Failover Cluster Troubleshooting
There’s nothing quite like logging in to a customer’s system first thing Monday morning only to be greeted with this:
I discovered this when I wasn’t able to log into the customer’s ILINX Capture implementation. The logged error (failure to locate the SQL Server) led me to take a look at the SQL Server’s configuration to confirm that its service was not running on either node of the cluster, and the error I got when trying to start that (a clustered resource could not be activated) led me to check on the clustered resources themselves.

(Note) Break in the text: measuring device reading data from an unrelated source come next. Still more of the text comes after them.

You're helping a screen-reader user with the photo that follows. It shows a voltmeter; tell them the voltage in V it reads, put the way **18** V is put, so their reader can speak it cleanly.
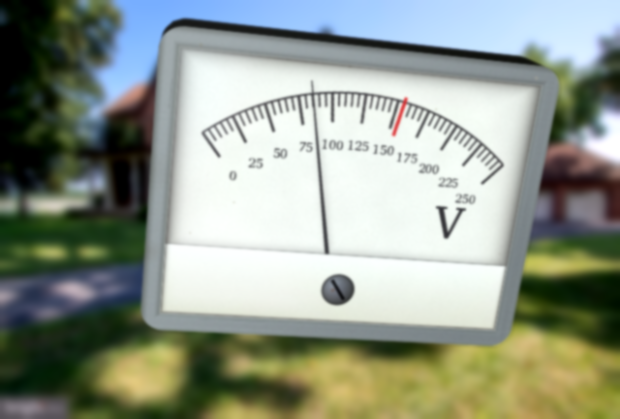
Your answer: **85** V
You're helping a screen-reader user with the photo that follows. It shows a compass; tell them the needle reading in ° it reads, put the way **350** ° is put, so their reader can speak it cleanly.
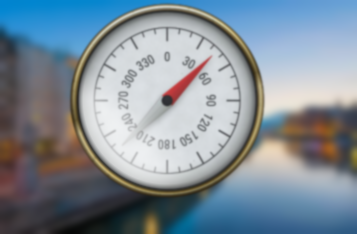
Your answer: **45** °
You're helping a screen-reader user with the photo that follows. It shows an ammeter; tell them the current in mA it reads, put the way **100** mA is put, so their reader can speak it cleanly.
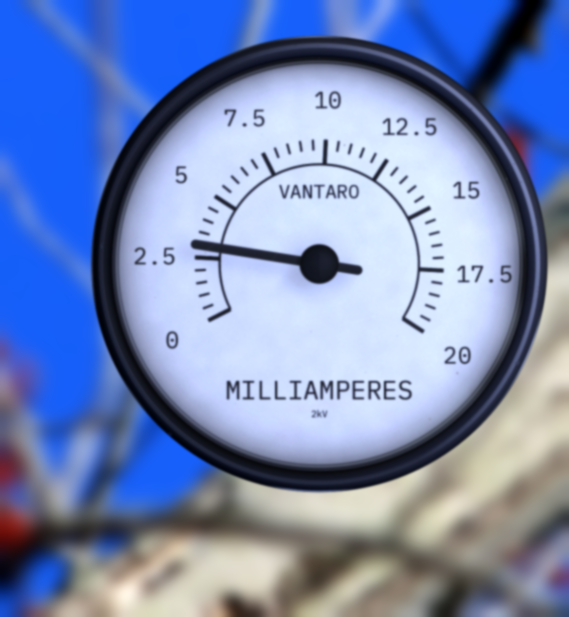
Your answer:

Just FYI, I’m a software developer by trade with just enough network admin experience to be competent at troubleshooting things like this, so forgive me if butcher this explanation slightly: At a high level, every clustered resource has two components – the resource itself and an IP address tied to it. If either of these components exhibit a failure during initialization, the entire clustered resource becomes unavailable. I’m still kicking myself a bit for not seeing it sooner (it took a comment from a co-worker noting that, “At least the data [was] still there, if you can ever get to it” to get me thinking on the right track), but the above readout actually tells us exactly what we need to know in this case: The resources themselves were unavailable because their IP addresses failed to activate correctly. This could have been caused by a number of things, but whatever the reason it had to be fixed quickly. In Windows Server 2012 R2, this can be handled through the Failover Cluster Manager:
In both Cluster Core and Rules menu, we can see an IP Address value assigned. This needs to match the IP address assigned to the respective resource in DNS and can be set via its Properties dialog, found under its context menu:
From here, the IP address and its subnet mask can be configured, and once that is done, the IP Address resource can be brought online, which will cascade to the other components as well. Taking a final look at get-clusterResource in PowerShell will confirm the change at this point:
This is only one side of the coin, however, the other being if the resource itself fails (in this case, it would be either SQL Server services of the logical disk). We’ll save that for another time though.